# WHAT TO WORK ON
Give back the entries in full, exactly as they are written.

--

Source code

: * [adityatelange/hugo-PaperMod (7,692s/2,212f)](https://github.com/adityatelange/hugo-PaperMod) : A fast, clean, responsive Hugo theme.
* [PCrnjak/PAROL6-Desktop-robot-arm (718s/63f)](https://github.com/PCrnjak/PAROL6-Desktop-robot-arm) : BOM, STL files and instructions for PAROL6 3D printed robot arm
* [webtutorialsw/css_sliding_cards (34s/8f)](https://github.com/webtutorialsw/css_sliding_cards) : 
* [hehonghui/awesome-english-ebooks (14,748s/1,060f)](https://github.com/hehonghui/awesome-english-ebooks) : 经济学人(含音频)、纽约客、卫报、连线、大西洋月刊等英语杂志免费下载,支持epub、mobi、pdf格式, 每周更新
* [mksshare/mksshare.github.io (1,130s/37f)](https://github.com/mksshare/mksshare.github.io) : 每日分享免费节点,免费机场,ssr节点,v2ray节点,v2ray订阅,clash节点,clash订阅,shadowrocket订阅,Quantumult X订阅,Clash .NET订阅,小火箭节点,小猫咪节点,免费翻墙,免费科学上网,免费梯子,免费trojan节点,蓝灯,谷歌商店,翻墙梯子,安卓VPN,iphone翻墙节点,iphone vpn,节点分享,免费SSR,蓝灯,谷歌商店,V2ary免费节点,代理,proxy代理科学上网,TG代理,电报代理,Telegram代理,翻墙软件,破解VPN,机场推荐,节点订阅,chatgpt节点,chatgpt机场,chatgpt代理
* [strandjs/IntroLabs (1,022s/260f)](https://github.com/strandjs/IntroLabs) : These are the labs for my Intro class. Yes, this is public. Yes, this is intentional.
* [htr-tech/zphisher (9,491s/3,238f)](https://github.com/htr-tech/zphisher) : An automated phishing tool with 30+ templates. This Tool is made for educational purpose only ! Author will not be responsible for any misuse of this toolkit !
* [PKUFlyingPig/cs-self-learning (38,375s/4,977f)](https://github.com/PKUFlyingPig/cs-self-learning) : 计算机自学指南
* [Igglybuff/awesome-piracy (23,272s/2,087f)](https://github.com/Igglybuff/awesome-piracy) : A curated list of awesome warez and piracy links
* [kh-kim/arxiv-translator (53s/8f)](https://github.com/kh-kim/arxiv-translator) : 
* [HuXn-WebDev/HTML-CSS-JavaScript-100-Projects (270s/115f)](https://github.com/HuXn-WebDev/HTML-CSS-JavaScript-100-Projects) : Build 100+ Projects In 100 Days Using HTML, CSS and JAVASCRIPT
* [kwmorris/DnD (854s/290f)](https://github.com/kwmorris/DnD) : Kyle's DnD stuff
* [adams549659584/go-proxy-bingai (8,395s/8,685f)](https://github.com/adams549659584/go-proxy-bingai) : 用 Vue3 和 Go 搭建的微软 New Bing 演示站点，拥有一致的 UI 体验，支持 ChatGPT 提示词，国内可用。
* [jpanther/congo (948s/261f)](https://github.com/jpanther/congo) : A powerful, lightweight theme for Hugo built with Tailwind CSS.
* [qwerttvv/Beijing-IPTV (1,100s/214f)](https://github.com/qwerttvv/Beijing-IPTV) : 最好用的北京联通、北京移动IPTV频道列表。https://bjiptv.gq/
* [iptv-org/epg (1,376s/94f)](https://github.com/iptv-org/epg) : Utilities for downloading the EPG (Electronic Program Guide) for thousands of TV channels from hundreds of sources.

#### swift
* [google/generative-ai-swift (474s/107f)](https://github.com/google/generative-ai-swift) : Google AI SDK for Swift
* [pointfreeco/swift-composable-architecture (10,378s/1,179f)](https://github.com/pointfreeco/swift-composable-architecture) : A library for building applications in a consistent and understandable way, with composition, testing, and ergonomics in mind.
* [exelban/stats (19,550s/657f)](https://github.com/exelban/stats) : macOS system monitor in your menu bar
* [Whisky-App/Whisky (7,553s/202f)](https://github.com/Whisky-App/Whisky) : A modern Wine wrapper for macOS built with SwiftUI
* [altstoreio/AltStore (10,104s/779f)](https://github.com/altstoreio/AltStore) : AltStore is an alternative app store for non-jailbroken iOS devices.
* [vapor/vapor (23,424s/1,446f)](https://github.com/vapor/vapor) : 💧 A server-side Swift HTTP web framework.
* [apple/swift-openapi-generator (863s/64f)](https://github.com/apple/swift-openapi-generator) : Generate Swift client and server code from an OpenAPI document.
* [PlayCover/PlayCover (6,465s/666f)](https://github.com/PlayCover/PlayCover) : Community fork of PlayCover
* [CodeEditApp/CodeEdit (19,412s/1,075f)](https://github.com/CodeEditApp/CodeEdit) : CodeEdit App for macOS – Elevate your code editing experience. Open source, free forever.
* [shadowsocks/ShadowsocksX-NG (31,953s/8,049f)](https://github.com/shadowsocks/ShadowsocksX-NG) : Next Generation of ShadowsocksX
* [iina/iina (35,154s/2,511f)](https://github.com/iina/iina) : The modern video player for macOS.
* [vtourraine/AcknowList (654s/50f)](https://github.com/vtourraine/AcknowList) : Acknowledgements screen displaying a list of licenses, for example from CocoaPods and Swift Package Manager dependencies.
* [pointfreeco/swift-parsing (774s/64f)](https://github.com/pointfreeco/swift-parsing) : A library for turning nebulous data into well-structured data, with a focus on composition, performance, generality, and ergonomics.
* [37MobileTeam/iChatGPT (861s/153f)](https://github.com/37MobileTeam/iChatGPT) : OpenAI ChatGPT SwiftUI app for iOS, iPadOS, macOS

--

# ANSWER TO THIS TASK
Source code

: * [adityatelange/hugo-PaperMod (7,692s/2,212f)](https://github.com/adityatelange/hugo-PaperMod) : A fast, clean, responsive Hugo theme.
* [PCrnjak/PAROL6-Desktop-robot-arm (718s/63f)](https://github.com/PCrnjak/PAROL6-Desktop-robot-arm) : BOM, STL files and instructions for PAROL6 3D printed robot arm
* [webtutorialsw/css_sliding_cards (34s/8f)](https://github.com/webtutorialsw/css_sliding_cards) : 
* [hehonghui/awesome-english-ebooks (14,748s/1,060f)](https://github.com/hehonghui/awesome-english-ebooks) : 经济学人(含音频)、纽约客、卫报、连线、大西洋月刊等英语杂志免费下载,支持epub、mobi、pdf格式, 每周更新
* [mksshare/mksshare.github.io (1,130s/37f)](https://github.com/mksshare/mksshare.github.io) : 每日分享免费节点,免费机场,ssr节点,v2ray节点,v2ray订阅,clash节点,clash订阅,shadowrocket订阅,Quantumult X订阅,Clash .NET订阅,小火箭节点,小猫咪节点,免费翻墙,免费科学上网,免费梯子,免费trojan节点,蓝灯,谷歌商店,翻墙梯子,安卓VPN,iphone翻墙节点,iphone vpn,节点分享,免费SSR,蓝灯,谷歌商店,V2ary免费节点,代理,proxy代理科学上网,TG代理,电报代理,Telegram代理,翻墙软件,破解VPN,机场推荐,节点订阅,chatgpt节点,chatgpt机场,chatgpt代理
* [strandjs/IntroLabs (1,022s/260f)](https://github.com/strandjs/IntroLabs) : These are the labs for my Intro class. Yes, this is public. Yes, this is intentional.
* [htr-tech/zphisher (9,491s/3,238f)](https://github.com/htr-tech/zphisher) : An automated phishing tool with 30+ templates. This Tool is made for educational purpose only ! Author will not be responsible for any misuse of this toolkit !
* [PKUFlyingPig/cs-self-learning (38,375s/4,977f)](https://github.com/PKUFlyingPig/cs-self-learning) : 计算机自学指南
* [Igglybuff/awesome-piracy (23,272s/2,087f)](https://github.com/Igglybuff/awesome-piracy) : A curated list of awesome warez and piracy links
* [kh-kim/arxiv-translator (53s/8f)](https://github.com/kh-kim/arxiv-translator) : 
* [HuXn-WebDev/HTML-CSS-JavaScript-100-Projects (270s/115f)](https://github.com/HuXn-WebDev/HTML-CSS-JavaScript-100-Projects) : Build 100+ Projects In 100 Days Using HTML, CSS and JAVASCRIPT
* [kwmorris/DnD (854s/290f)](https://github.com/kwmorris/DnD) : Kyle's DnD stuff
* [adams549659584/go-proxy-bingai (8,395s/8,685f)](https://github.com/adams549659584/go-proxy-bingai) : 用 Vue3 和 Go 搭建的微软 New Bing 演示站点，拥有一致的 UI 体验，支持 ChatGPT 提示词，国内可用。
* [jpanther/congo (948s/261f)](https://github.com/jpanther/congo) : A powerful, lightweight theme for Hugo built with Tailwind CSS.
* [qwerttvv/Beijing-IPTV (1,100s/214f)](https://github.com/qwerttvv/Beijing-IPTV) : 最好用的北京联通、北京移动IPTV频道列表。https://bjiptv.gq/
* [iptv-org/epg (1,376s/94f)](https://github.com/iptv-org/epg) : Utilities for downloading the EPG (Electronic Program Guide) for thousands of TV channels from hundreds of sources.

#### swift
* [google/generative-ai-swift (474s/107f)](https://github.com/google/generative-ai-swift) : Google AI SDK for Swift
* [pointfreeco/swift-composable-architecture (10,378s/1,179f)](https://github.com/pointfreeco/swift-composable-architecture) : A library for building applications in a consistent and understandable way, with composition, testing, and ergonomics in mind.
* [exelban/stats (19,550s/657f)](https://github.com/exelban/stats) : macOS system monitor in your menu bar
* [Whisky-App/Whisky (7,553s/202f)](https://github.com/Whisky-App/Whisky) : A modern Wine wrapper for macOS built with SwiftUI
* [altstoreio/AltStore (10,104s/779f)](https://github.com/altstoreio/AltStore) : AltStore is an alternative app store for non-jailbroken iOS devices.
* [vapor/vapor (23,424s/1,446f)](https://github.com/vapor/vapor) : 💧 A server-side Swift HTTP web framework.
* [apple/swift-openapi-generator (863s/64f)](https://github.com/apple/swift-openapi-generator) : Generate Swift client and server code from an OpenAPI document.
* [PlayCover/PlayCover (6,465s/666f)](https://github.com/PlayCover/PlayCover) : Community fork of PlayCover
* [CodeEditApp/CodeEdit (19,412s/1,075f)](https://github.com/CodeEditApp/CodeEdit) : CodeEdit App for macOS – Elevate your code editing experience. Open source, free forever.
* [shadowsocks/ShadowsocksX-NG (31,953s/8,049f)](https://github.com/shadowsocks/ShadowsocksX-NG) : Next Generation of ShadowsocksX
* [iina/iina (35,154s/2,511f)](https://github.com/iina/iina) : The modern video player for macOS.
* [vtourraine/AcknowList (654s/50f)](https://github.com/vtourraine/AcknowList) : Acknowledgements screen displaying a list of licenses, for example from CocoaPods and Swift Package Manager dependencies.
* [pointfreeco/swift-parsing (774s/64f)](https://github.com/pointfreeco/swift-parsing) : A library for turning nebulous data into well-structured data, with a focus on composition, performance, generality, and ergonomics.
* [37MobileTeam/iChatGPT (861s/153f)](https://github.com/37MobileTeam/iChatGPT) : OpenAI ChatGPT SwiftUI app for iOS, iPadOS, macOS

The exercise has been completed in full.